__What the task requires__:
All of the entries are to be written out again verbatim.
----
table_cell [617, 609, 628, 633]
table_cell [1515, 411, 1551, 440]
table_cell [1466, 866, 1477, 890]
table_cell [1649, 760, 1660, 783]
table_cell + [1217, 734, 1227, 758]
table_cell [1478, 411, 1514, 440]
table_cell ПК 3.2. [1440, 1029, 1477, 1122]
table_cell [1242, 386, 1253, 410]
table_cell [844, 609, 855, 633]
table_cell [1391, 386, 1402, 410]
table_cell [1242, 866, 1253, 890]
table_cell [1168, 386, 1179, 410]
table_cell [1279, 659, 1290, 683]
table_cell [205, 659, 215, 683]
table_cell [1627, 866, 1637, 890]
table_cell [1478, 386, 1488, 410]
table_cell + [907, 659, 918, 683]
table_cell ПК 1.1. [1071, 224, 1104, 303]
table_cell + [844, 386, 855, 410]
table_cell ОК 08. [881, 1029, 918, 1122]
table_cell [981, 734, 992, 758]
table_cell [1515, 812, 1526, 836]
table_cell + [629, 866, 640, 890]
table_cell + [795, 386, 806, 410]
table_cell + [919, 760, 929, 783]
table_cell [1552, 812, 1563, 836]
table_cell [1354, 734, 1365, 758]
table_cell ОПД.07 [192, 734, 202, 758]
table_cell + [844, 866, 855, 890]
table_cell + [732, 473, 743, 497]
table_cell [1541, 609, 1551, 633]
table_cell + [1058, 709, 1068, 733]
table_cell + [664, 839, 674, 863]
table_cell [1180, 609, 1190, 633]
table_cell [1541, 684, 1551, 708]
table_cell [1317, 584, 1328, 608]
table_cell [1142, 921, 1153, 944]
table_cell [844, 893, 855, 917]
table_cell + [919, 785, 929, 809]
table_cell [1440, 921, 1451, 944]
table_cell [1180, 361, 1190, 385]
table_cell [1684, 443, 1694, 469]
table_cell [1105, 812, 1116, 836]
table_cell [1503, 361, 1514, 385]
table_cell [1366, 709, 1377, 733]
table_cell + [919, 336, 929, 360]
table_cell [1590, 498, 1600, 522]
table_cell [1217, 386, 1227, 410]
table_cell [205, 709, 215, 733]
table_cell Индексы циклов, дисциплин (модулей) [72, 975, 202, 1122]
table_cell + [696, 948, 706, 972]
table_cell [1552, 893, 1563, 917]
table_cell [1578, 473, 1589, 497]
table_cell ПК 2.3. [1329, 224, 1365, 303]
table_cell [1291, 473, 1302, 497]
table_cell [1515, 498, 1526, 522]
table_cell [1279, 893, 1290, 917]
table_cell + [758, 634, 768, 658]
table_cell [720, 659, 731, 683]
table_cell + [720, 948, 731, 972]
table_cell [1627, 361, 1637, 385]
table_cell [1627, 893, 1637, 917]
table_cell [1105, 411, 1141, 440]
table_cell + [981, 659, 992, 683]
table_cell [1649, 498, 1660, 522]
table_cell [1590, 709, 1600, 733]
----
__Output of the exercise__:
table_cell [617, 609, 628, 633]
table_cell [1515, 411, 1551, 440]
table_cell [1466, 866, 1477, 890]
table_cell [1649, 760, 1660, 783]
table_cell + [1217, 734, 1227, 758]
table_cell [1478, 411, 1514, 440]
table_cell ПК 3.2. [1440, 1029, 1477, 1122]
table_cell [1242, 386, 1253, 410]
table_cell [844, 609, 855, 633]
table_cell [1391, 386, 1402, 410]
table_cell [1242, 866, 1253, 890]
table_cell [1168, 386, 1179, 410]
table_cell [1279, 659, 1290, 683]
table_cell [205, 659, 215, 683]
table_cell [1627, 866, 1637, 890]
table_cell [1478, 386, 1488, 410]
table_cell + [907, 659, 918, 683]
table_cell ПК 1.1. [1071, 224, 1104, 303]
table_cell + [844, 386, 855, 410]
table_cell ОК 08. [881, 1029, 918, 1122]
table_cell [981, 734, 992, 758]
table_cell [1515, 812, 1526, 836]
table_cell + [629, 866, 640, 890]
table_cell + [795, 386, 806, 410]
table_cell + [919, 760, 929, 783]
table_cell [1552, 812, 1563, 836]
table_cell [1354, 734, 1365, 758]
table_cell ОПД.07 [192, 734, 202, 758]
table_cell + [844, 866, 855, 890]
table_cell + [732, 473, 743, 497]
table_cell [1541, 609, 1551, 633]
table_cell + [1058, 709, 1068, 733]
table_cell + [664, 839, 674, 863]
table_cell [1180, 609, 1190, 633]
table_cell [1541, 684, 1551, 708]
table_cell [1317, 584, 1328, 608]
table_cell [1142, 921, 1153, 944]
table_cell [844, 893, 855, 917]
table_cell + [919, 785, 929, 809]
table_cell [1440, 921, 1451, 944]
table_cell [1180, 361, 1190, 385]
table_cell [1684, 443, 1694, 469]
table_cell [1105, 812, 1116, 836]
table_cell [1503, 361, 1514, 385]
table_cell [1366, 709, 1377, 733]
table_cell + [919, 336, 929, 360]
table_cell [1590, 498, 1600, 522]
table_cell [1217, 386, 1227, 410]
table_cell [205, 709, 215, 733]
table_cell Индексы циклов, дисциплин (модулей) [72, 975, 202, 1122]
table_cell + [696, 948, 706, 972]
table_cell [1552, 893, 1563, 917]
table_cell [1578, 473, 1589, 497]
table_cell ПК 2.3. [1329, 224, 1365, 303]
table_cell [1291, 473, 1302, 497]
table_cell [1515, 498, 1526, 522]
table_cell [1279, 893, 1290, 917]
table_cell + [758, 634, 768, 658]
table_cell [720, 659, 731, 683]
table_cell + [720, 948, 731, 972]
table_cell [1627, 361, 1637, 385]
table_cell [1627, 893, 1637, 917]
table_cell [1105, 411, 1141, 440]
table_cell + [981, 659, 992, 683]
table_cell [1649, 498, 1660, 522]
table_cell [1590, 709, 1600, 733]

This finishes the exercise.